(Items from a dataset)

──────────

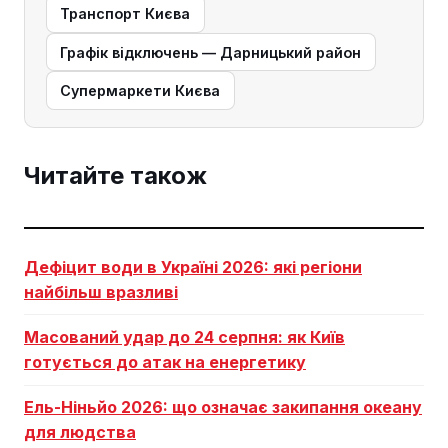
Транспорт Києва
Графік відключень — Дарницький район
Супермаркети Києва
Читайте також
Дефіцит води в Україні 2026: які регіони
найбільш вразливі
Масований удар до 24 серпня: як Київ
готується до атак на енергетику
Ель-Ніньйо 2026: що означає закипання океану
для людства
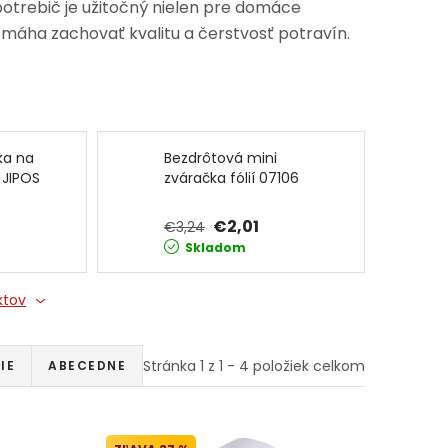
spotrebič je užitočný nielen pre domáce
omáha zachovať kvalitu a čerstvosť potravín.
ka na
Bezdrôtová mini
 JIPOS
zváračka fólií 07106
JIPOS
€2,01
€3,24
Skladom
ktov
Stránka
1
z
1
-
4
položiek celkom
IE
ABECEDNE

──────────

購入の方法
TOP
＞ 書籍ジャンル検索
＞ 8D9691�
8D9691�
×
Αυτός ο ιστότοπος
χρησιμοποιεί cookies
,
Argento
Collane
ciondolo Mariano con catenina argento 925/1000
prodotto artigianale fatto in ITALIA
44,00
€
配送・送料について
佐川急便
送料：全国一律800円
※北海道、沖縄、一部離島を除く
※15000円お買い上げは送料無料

──────────

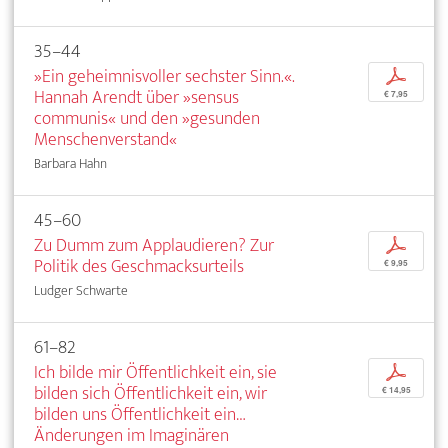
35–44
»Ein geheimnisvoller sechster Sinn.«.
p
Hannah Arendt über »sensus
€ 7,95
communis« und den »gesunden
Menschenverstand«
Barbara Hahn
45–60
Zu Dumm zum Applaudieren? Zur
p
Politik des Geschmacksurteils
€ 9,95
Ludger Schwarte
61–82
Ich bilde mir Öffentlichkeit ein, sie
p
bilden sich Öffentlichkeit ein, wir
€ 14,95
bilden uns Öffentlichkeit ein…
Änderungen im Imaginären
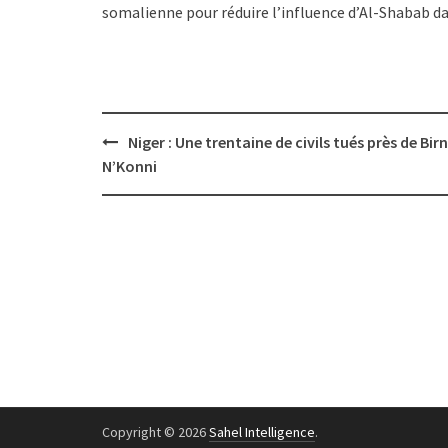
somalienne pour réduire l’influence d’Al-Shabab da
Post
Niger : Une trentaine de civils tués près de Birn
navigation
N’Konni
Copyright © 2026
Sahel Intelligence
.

──────────

(Work to be completed) In the records above, count the lines holding the word "Києва"; give only that number.

(Result) 2